AQAScore: Evaluating Semantic Alignment in Text-to-Audio Generation via Audio Question Answering
Chun-Yi Kuan, Kai-Wei Chang, Hung-yi Lee
TL;DR
This paper tackles evaluation for text to audio generation by proposing AQAScore, a framework that verifies semantic alignment via audio question answering rather than embedding similarity. It computes a probabilistic score from the Yes/No responses to targeted questions about the audio content, making AQAScore backbone-agnostic and dependent on the reasoning capabilities of audio-aware LLMs. Across human-rated relevance, pairwise preferences, and compositional reasoning benchmarks, AQAScore shows higher correlation with human judgments than CLAPScore and prompting baselines, and its signal improves with stronger backbones. The work discusses limitations and suggests extensions to multi dimensional evaluation and potential reward-based optimization.
Abstract
Although text-to-audio generation has made remarkable progress in realism and diversity, the development of evaluation metrics has not kept pace.
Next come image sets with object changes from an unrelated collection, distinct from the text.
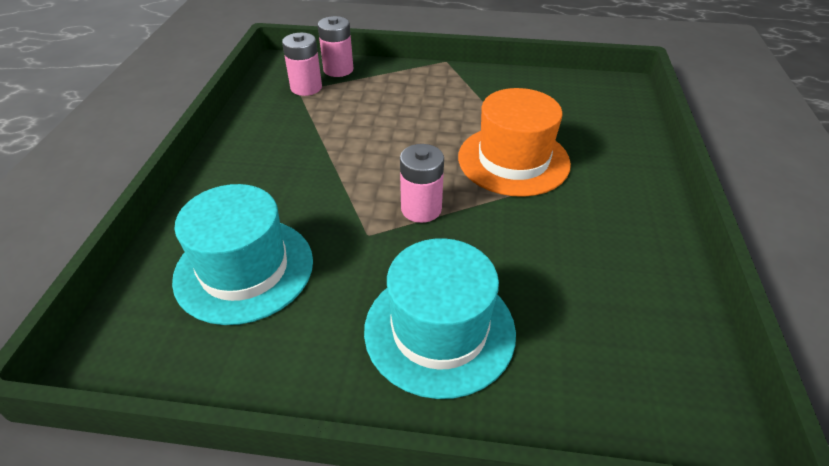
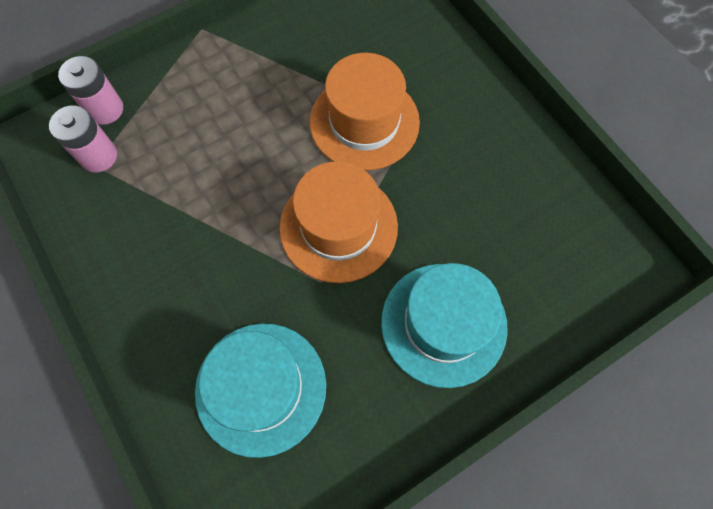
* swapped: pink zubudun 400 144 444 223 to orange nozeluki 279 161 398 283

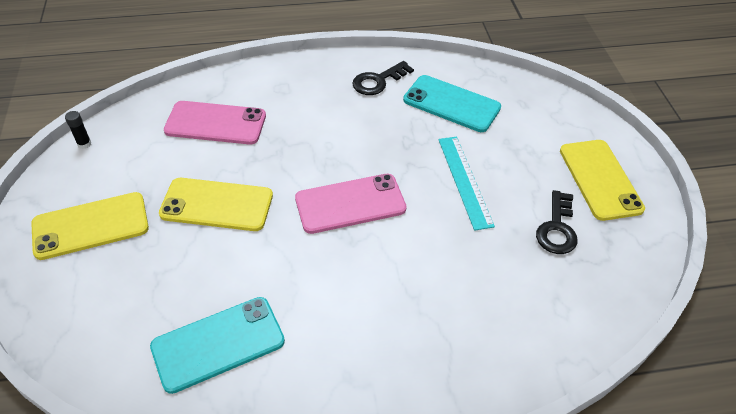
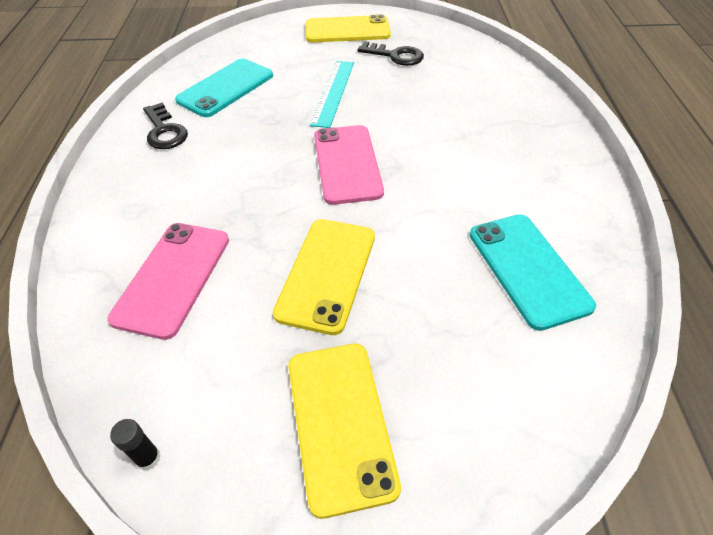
* rotated: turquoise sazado 438 137 495 231 = 310 61 354 128 75 degrees counterclockwise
Widely-adopted approaches, typically based on embedding similarity like CLAPScore, effectively measure general relevance but remain limited in fine-grained semantic alignment and compositional reasoning. To address this, we introduce AQAScore, a backbone-agnostic evaluation framework that leverages the reasoning capabilities of audio-aware large language models (ALLMs). AQAScore reformulates assessment as a probabilistic semantic verification task; rather than relying on open-ended text generation, it estimates alignment by computing the exact log-probability of a "Yes" answer to targeted semantic queries. We evaluate AQAScore across multiple benchmarks, including human-rated relevance, pairwise comparison, and compositional reasoning tasks. Experimental results show that AQAScore consistently achieves higher correlation with human judgments than similarity-based metrics and generative prompting baselines, showing its effectiveness in capturing subtle semantic inconsistencies and scaling with the capability of underlying ALLMs.